Extrapolating from the events of 7/7 to a general view of the state of the world, he finds it difficult to be positive.
The greater connectivity of the internet age means we may be able to feel the emotional impact of world tragedies that would have once seemed remote, but on the other hand it is more difficult not to feel overwhelmed.
“I’m reluctant to use the word gloomy, because I’m an optimistic person. I think it’s impossible to be a playwright and not be an optimist, because it demands faith.
“You give your script to a director and you trust them to do it well, you put it in front of an audience you hope will appreciate it. It’s impossible to be pessimistic and work in the theatre, but while I have only a flimsy understanding of global economics I can’t help feeling there’s something awry in the state of the species.”
He imagines some people might be offended by the relatively sympathetic treatment of a suicide bomber in his play, but argues: “Something I think was much worse than Thatcher’s comment about there being no such thing as society was John Major, in the wake of the James Bulger case, saying that we should understand less and condemn more. We need to think, if we’re ever going to solve any of these problems.”
How controversial or upsetting does he think audiences might find the play?
“There are things in it people might find upsetting. There are moments of violence, moments of linguistic frankness that may not be to everyone’s taste.
“I’m not interested in offending people because it blocks off the emotional response, but it is a play about the first-ever suicide bombings in England.
“I hope people will see the humanity of it and will be open to the ideas in it. I think it looks very beautiful and it’s acted just exquisitely, and I think that Sean Holmes is directing it wonderfully.

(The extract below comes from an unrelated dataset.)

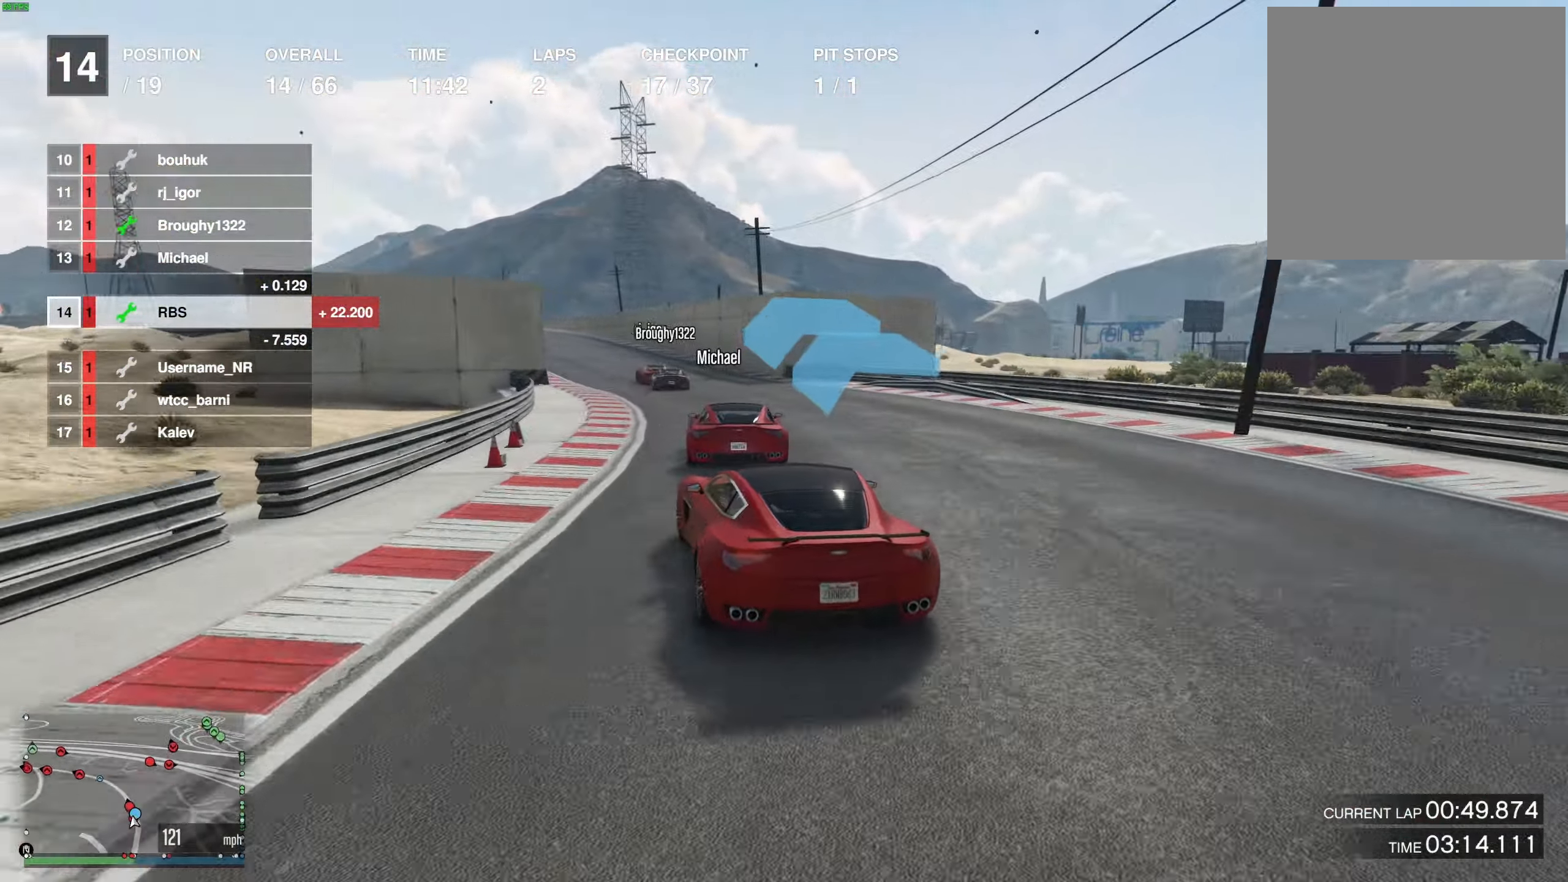
{"buttons": ["R2"], "left_stick": "center", "right_stick": "center", "events": [[83, "left_stick", "left"], [233, "left_stick", "center"], [350, "left_stick", "left"], [483, "left_stick", "center"]]}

“I have a great deal of hope that people, especially outside London, are open to it but if they don’t like it what I have at least tried to do is write something truthful. Sometimes in writing something truthful there are things people might find difficult, but I hope there are also things people will find uplifting.”
* Pornography is at The Traverse, Edinburgh, from Sunday until August 24 and at Birmingham Rep from September 3-20 (Box office 0121 236 4455).